FONTE:
- - -

La vera particolarità che emerge dall’impianto presepiale di Vassetta è la netta separazione tra prossimità e lontananza dalla grotta: nel primo caso popolata da pastori, nel secondo da animali. Qui sembra emergere l’influenza di un racconto locale tramandato dal poeta Gabriele Rossetti – probabilmente ascoltato da bambino dalla voce di mamma Francesca Pietrocola, contemporanea del Vassetta – e trasformato dall’exsul immeritus in una delicata favola natalizia. Così, diversamente dal riuso gesuitico del Vangelo apocrifo dello Pseudo-Matteo nel quale «si avverò quanto era stato detto dal profeta: i lupi pascoleranno con gli agnelli. Il leone e il bue mangeranno insieme la paglia. C’erano infatti due buoi e un carro nel quale portavano le cose necessarie e lungo il cammino li guidavano i leoni», gli stessi animali della favola bella (il più umile di tutti: un vermiciattolo) troveranno il giusto premio in un tempo futuro con l’abbandono del proprio corpo terrestre metamorfizzato in una lucciola che, con la sua luce intermittente, si libra verso l’alto:

 

« Era la notte di Natale e il bambino Gesù, nato da poco, non aveva abiti, ma tanto, tanto freddo. Vi erano nella stalla un bue e un asinello che lo riscaldavano con il fiato. Una gallina da sotto una trave della stalla si scrollò di dosso tutte le penne in modo da formare un piccolo giaciglio; una pecora diede la sua lana per coprire il corpicino di Gesù, mentre un ragno filò una piccola cuffietta di tela intorno al suo capo.

- - -

RIGHE DI DATI:
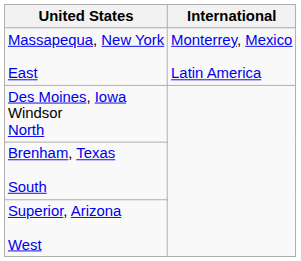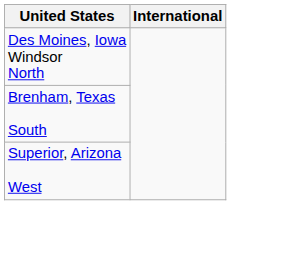- row: Massapequa, New York East | Monterrey, Mexico Latin America
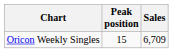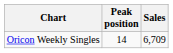Oricon Weekly Singles | Peak position: 15 -> 14
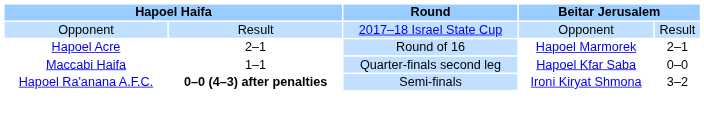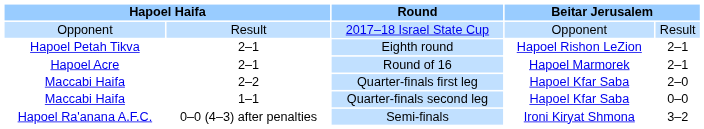+ row: Hapoel Petah Tikva | 2–1 | Eighth round | Hapoel Rishon LeZion | 2–1
+ row: Maccabi Haifa | 2–2 | Quarter-finals first leg | Hapoel Kfar Saba | 2–0
Semi-finals | column 2: bold -> normal
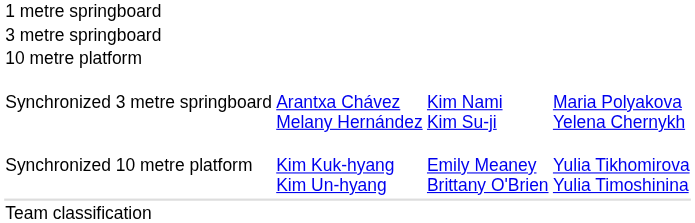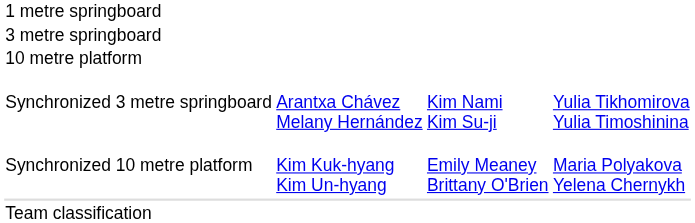Synchronized 3 metre springboard | column 4: Maria Polyakova Yelena Chernykh -> Yulia Tikhomirova Yulia Timoshinina
Synchronized 10 metre platform | column 4: Yulia Tikhomirova Yulia Timoshinina -> Maria Polyakova Yelena Chernykh
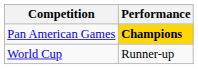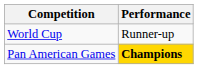rows swapped: World Cup <-> Pan American Games
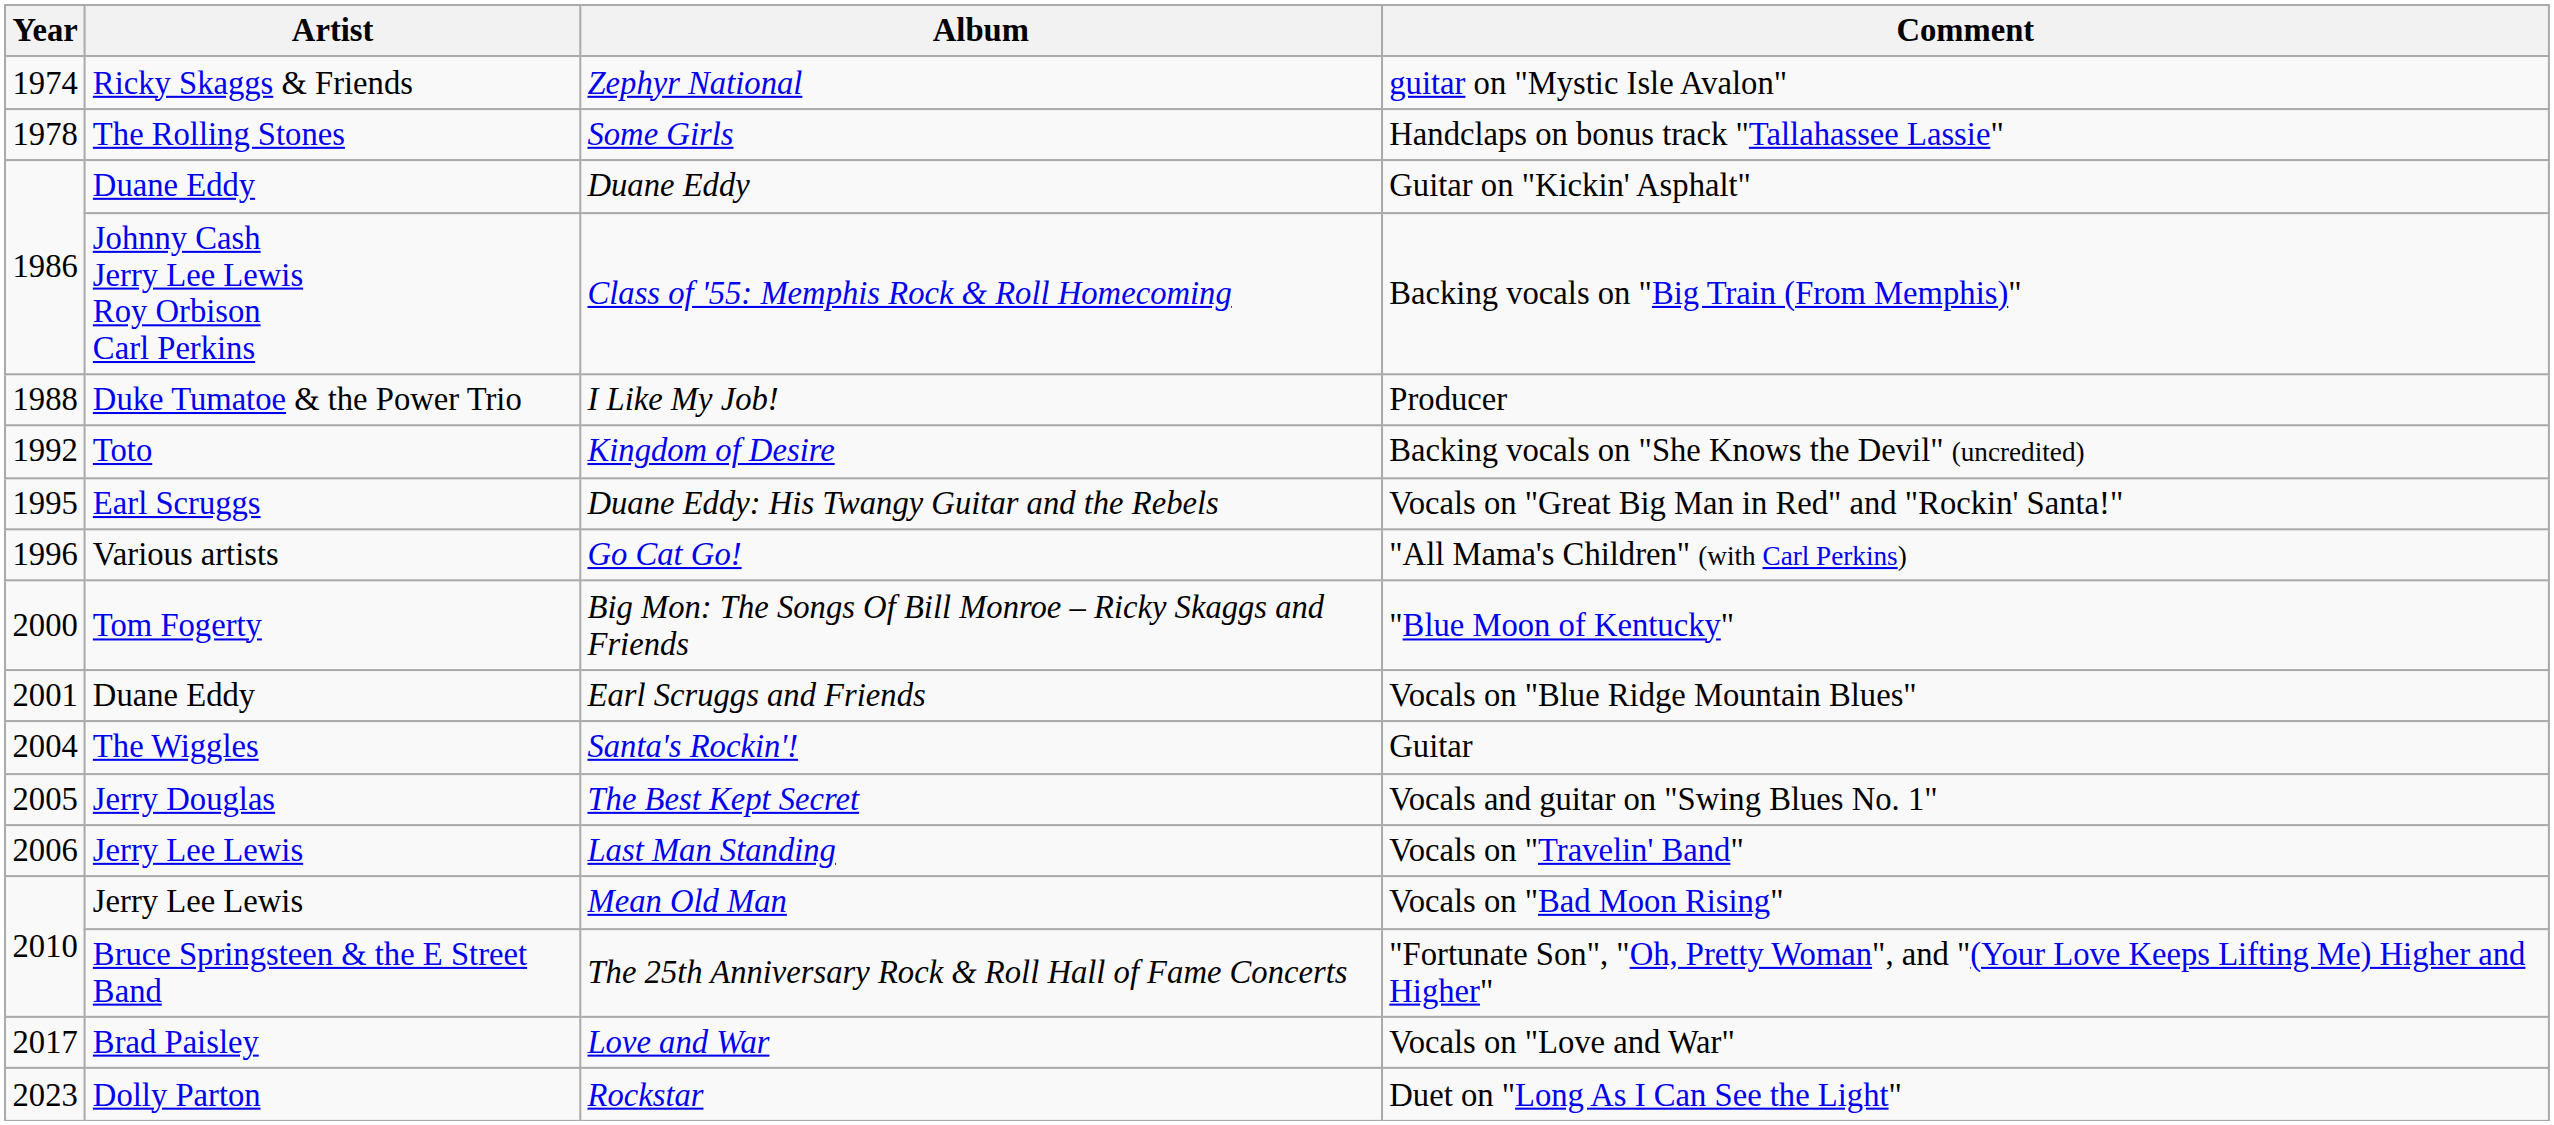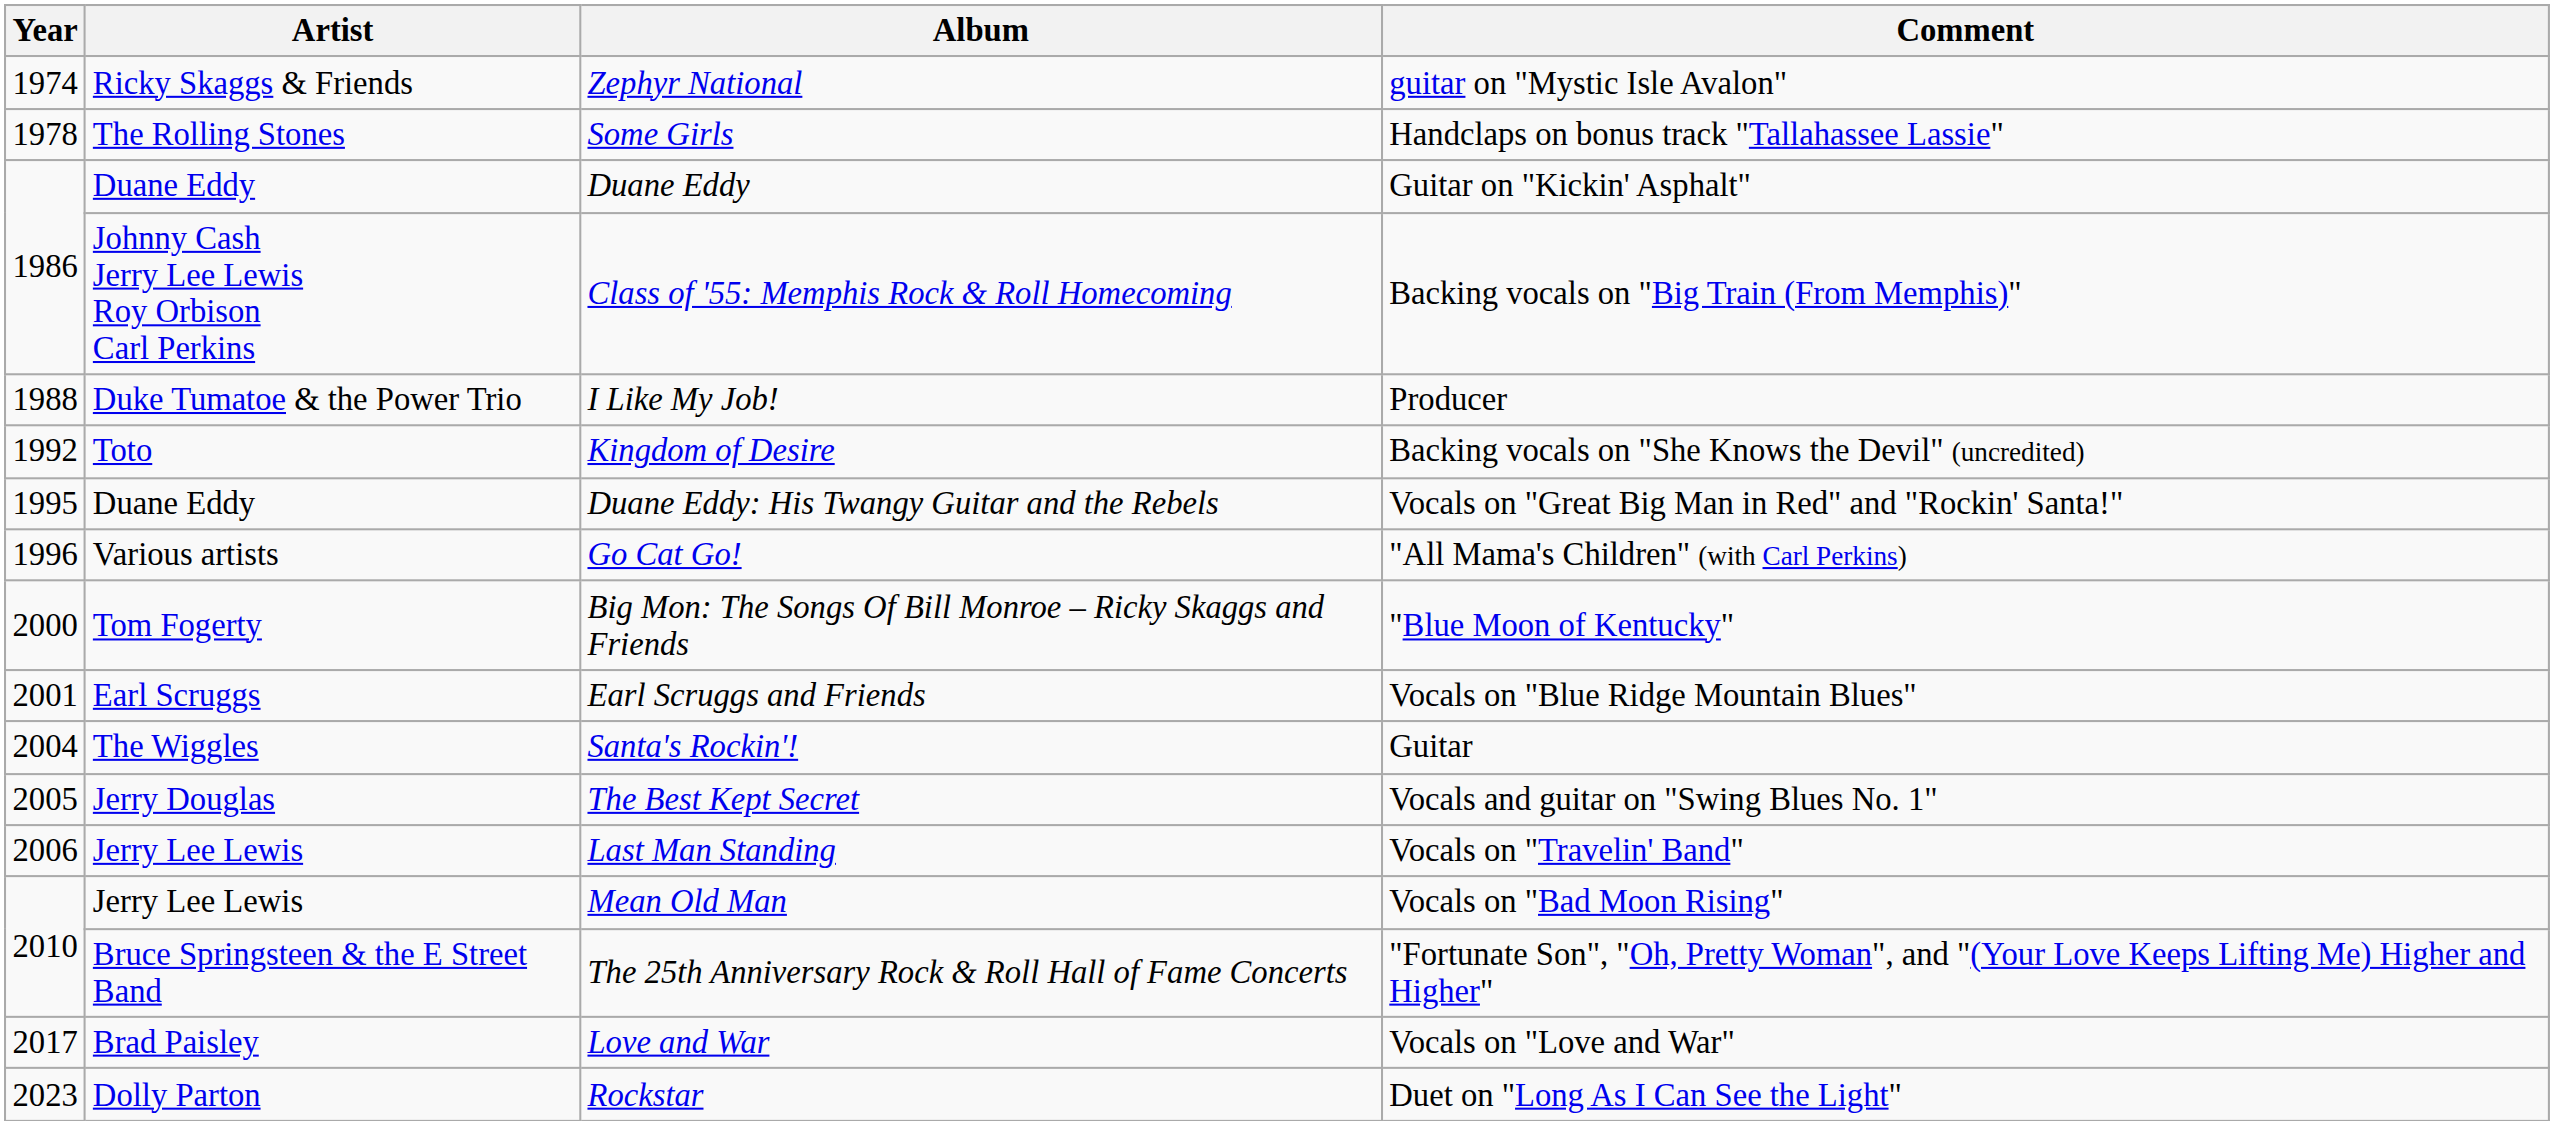Duane Eddy: His Twangy Guitar and the Rebels | Artist: Earl Scruggs -> Duane Eddy
Earl Scruggs and Friends | Artist: Duane Eddy -> Earl Scruggs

- - -

CONSEGNA 1: Nel testo sul presepe di Vassetta, quale animale viene indicato come il più umile di tutti?
CONSEGNA 2: Prosegui il testo sul presepe di Vassetta a partire dall'ultima frase riportata.

RISULTATO 1: Un vermiciattolo.

RISULTATO 2:
Solo un piccolo vermiciattolo non sapeva cosa donare a Gesù e, vedendo fra la paglia della stalla un fiore appassito, lo raccolse e lo pose nelle mani del bambino che lo benedisse. Giunse il mese di maggio e il vermiciattolo sentì qualcosa sul suo dorso e vide che gli spuntavano le ali e una luce si spegneva e accendeva ad intervalli sulla sua coda: era diventato una lucciola! Uscì dalla stalla e vide tante altre lucciole che volavano per la campagna. Gesù bambino aveva così voluto premiare il buon vermiciattolo, donandogli un po’ della luce della notte di Natale. Così ogni anno, a Maggio, si rinnova il miracolo e tante lucciole illuminano la notte, come dice una vecchia filastrocca ripetuta dai bambini abruzzesi, “pe’ mare e pe’ terre, e pe’ tutte le casarelle” ».

 

La narrazione rossettiana è tutta qui. Di straordinaria importanza per comprendere la specificità del «presepe popolare»: quello vastese dei Munzù, per intenderci, non quello «colto» che ha il suo archetipo nella tradizione napoletana di S. Gregorio Armeno. Diciamola tutta. La regula popolare vuole che il presepe si dispieghi dal 2 novembre, giorno della «śśįụta d’ålmǝ da lu Prįǰåtǫriĵǝ» al 6 gennaio, giorno del loro rientro. Già, le anime del Purgatorio escono dalla terra per rientrarvi in quel periodo pre- e post natalizio compreso tra il pieno autunno e l’inverno appena entrato. Con la ruota del tempo che scandisce sempre lo stesso cammino. La lucciola, no. Una volta lasciato il corpo di verme lo lascia per sempre per andare più su, sempre più in alto con la sua lucettina in attesa di un unico ritorno: la parusia.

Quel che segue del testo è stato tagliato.